There is also the option for raw = TRUE, which returns the actual rjags or object for further inspection or manipulation. This is especially useful for MCMC diagnostics.

# Running 8 chains in parallel 
mod2 <- fit_lcre(X, method = "MCMC", raw = TRUE, silent = TRUE, n.chains = 8, 
                 runjags.method = "parallel")
plot(mod2, plot.type = "density", layout = c(3, 2), vars = "beta")

Simulation study

To perform a simulation study, use the run_sim_par() function. For instance, consider the following scenario: sample size = 500, prevalence = 0.1, missing gold standard = 20%, and data generated from a LCRE model. We shall run this for a total of B=8 replications (just for show). The result is a table showing the estimates of the prevalance, sensitivities and specificities for all items except gold standard item, as fitted using the LC, LCRE and FM model.

(res <- run_sim_par(B = 8, n = 1000, tau = 0.1, miss.prop = 0.5,
                    data.gen = "lcre", no.cores = 8))

The run_sim_par() runs the replications concurrently in parallel across the specified number of cores of the machine. There is also a non-parallel implementation of this function called run_sim().

One can also plot the results, as follows:

plot(res)

One thing to mention is that it is possible to add more replications of a particular saved diagaccSim1 object created by run_sim() or run_sim_par() simply by running the following code:

# To run additional B = 100 simulations
run_sim(object = res, B = 100)
run_sim_par(object = res, B = 100)

It will automatically read in all the previous simulation scenarios.
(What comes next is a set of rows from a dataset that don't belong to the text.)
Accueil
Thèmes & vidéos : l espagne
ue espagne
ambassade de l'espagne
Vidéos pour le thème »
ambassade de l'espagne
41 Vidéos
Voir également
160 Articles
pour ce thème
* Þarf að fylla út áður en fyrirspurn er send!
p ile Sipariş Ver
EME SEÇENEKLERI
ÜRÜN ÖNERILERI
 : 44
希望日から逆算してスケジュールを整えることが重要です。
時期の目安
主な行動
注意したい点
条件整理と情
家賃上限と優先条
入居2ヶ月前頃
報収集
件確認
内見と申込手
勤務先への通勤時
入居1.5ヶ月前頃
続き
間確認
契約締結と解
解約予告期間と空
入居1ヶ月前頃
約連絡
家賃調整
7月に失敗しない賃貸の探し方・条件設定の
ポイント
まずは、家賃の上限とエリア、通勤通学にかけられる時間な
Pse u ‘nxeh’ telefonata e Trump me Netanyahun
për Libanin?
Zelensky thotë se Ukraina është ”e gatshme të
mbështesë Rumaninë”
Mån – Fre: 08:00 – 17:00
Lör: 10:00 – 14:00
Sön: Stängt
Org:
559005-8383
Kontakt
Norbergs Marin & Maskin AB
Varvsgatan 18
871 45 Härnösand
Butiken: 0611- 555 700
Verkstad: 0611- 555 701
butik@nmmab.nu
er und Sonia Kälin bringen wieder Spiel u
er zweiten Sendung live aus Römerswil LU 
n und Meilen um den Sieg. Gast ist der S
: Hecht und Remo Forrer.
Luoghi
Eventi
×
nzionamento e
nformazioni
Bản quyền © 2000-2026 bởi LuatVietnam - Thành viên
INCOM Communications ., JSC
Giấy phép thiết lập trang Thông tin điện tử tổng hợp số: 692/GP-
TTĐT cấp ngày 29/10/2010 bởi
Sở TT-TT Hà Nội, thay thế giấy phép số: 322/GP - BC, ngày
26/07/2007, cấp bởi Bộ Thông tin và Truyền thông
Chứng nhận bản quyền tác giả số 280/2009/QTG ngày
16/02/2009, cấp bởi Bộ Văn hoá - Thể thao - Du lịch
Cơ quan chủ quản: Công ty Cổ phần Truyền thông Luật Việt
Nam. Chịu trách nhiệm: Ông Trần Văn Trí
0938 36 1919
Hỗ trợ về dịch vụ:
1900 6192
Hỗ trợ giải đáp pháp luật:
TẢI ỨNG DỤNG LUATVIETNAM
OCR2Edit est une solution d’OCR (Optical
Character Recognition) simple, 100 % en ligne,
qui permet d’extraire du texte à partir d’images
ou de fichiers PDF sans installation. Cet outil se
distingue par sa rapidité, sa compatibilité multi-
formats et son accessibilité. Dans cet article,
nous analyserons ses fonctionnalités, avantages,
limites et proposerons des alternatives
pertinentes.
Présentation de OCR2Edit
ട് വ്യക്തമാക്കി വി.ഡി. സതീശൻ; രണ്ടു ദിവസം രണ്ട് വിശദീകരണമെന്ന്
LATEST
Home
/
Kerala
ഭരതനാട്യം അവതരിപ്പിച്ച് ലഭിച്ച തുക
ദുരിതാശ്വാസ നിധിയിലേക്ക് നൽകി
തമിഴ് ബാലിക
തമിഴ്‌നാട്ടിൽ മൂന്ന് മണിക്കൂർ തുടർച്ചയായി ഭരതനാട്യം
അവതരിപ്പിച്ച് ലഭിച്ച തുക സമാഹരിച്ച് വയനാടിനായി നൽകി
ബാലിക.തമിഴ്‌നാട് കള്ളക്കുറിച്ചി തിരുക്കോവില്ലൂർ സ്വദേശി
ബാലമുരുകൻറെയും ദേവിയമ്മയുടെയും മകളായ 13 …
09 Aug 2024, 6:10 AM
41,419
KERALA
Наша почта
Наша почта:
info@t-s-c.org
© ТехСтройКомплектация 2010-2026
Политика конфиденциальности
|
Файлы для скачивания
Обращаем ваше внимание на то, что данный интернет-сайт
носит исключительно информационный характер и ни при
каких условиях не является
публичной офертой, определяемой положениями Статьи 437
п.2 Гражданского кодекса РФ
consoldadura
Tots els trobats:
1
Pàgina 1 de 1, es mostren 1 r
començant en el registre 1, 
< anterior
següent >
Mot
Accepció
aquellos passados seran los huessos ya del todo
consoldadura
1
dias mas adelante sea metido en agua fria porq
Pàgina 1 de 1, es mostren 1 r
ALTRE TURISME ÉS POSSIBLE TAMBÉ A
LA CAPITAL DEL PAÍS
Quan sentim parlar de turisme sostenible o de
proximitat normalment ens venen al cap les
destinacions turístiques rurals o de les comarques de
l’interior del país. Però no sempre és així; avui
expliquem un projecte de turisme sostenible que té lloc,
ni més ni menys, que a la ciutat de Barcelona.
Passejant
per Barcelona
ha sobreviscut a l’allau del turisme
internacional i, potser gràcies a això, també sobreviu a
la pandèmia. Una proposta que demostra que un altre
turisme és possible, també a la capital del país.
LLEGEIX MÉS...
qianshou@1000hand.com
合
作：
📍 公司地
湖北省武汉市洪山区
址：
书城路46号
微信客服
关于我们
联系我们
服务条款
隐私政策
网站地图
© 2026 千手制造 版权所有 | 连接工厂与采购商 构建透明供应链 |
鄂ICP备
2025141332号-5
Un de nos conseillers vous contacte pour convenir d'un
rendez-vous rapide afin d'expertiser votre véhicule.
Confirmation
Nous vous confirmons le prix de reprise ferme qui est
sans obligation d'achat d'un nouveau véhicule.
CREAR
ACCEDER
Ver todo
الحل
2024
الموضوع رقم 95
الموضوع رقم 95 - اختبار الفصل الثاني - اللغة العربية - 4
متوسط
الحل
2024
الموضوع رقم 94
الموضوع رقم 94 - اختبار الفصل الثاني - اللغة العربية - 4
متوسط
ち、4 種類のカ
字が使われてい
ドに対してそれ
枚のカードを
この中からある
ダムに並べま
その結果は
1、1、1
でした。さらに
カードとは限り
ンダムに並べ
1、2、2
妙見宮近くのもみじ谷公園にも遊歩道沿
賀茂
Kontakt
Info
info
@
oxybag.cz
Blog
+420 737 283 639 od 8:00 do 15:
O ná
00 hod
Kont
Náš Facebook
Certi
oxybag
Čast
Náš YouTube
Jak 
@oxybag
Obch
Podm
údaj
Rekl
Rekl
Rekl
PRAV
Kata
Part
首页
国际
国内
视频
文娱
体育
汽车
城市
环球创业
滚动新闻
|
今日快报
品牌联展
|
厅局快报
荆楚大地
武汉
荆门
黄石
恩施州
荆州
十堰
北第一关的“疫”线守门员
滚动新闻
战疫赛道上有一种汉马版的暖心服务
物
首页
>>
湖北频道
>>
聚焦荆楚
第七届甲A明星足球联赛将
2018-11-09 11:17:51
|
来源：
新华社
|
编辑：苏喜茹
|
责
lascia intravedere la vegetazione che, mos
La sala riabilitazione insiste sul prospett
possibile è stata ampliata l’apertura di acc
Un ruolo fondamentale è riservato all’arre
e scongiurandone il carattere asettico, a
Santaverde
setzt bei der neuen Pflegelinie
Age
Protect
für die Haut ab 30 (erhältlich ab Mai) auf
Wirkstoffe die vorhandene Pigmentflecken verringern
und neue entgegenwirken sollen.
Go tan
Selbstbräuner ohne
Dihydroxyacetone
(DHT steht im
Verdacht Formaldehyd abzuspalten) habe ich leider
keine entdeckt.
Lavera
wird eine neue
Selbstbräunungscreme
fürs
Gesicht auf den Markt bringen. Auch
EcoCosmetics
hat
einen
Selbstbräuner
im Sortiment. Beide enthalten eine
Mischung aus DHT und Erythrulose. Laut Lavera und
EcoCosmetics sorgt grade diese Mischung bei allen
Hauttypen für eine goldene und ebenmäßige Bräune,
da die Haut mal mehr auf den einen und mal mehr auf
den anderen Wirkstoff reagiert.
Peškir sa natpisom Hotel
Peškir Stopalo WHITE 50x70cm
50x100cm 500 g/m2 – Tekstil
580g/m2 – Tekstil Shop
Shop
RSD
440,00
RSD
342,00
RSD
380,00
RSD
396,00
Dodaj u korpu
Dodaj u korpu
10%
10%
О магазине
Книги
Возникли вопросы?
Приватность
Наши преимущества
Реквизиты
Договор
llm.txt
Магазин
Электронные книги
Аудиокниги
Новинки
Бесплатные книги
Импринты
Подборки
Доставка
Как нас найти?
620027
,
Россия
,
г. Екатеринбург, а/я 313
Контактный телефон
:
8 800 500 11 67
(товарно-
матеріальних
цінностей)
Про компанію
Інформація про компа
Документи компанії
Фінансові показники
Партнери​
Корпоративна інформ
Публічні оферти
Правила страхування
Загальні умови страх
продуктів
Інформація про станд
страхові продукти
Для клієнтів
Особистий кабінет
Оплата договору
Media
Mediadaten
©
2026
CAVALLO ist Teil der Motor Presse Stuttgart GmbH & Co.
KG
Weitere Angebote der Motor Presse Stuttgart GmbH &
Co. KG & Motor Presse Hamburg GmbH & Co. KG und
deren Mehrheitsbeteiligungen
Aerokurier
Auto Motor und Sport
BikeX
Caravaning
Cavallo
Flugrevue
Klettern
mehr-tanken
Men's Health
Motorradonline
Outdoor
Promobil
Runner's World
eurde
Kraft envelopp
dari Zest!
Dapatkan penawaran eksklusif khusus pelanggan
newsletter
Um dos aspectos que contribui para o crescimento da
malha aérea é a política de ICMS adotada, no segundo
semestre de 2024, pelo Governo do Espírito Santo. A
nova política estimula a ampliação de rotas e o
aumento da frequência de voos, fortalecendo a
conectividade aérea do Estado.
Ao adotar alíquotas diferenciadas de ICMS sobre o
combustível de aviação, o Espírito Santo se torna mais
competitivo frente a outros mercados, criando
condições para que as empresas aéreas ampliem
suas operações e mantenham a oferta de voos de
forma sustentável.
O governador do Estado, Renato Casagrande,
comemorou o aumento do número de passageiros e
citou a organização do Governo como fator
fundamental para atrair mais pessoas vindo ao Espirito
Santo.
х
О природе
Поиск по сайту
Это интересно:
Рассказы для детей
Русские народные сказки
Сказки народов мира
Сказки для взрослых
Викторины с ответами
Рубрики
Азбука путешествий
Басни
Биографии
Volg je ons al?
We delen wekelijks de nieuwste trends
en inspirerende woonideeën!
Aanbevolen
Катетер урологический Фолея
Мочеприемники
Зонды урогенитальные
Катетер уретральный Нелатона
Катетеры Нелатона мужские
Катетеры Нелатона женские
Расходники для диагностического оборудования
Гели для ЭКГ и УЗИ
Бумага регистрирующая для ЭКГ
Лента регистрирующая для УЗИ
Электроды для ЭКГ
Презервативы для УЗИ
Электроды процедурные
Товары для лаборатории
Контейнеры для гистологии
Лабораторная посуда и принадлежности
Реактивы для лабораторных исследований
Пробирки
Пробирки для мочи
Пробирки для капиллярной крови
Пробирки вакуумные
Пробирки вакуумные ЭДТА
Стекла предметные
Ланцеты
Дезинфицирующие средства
Running multiple simulation studies

Often, there is an interest to run multiple simulation scenarios, for example, multiple sample sizes, prevalences, and proportion of missing gold standard. One might use the above functions in a nested for loop manually, or use the in-built run_study() and run_study_par() functions.

res <- run_study_par(B = 8, n = 250, tau = c(0.08, 0.4), miss.prop = 1.0)

The above code will run a total of six simulation scenarios (1 sample size x 2 prevalences x 1 missing gold proportions x 3 data generating mechanisms). To access any one of these scenarios, use the corresponding sim.key. Currently available methods are print() and plot().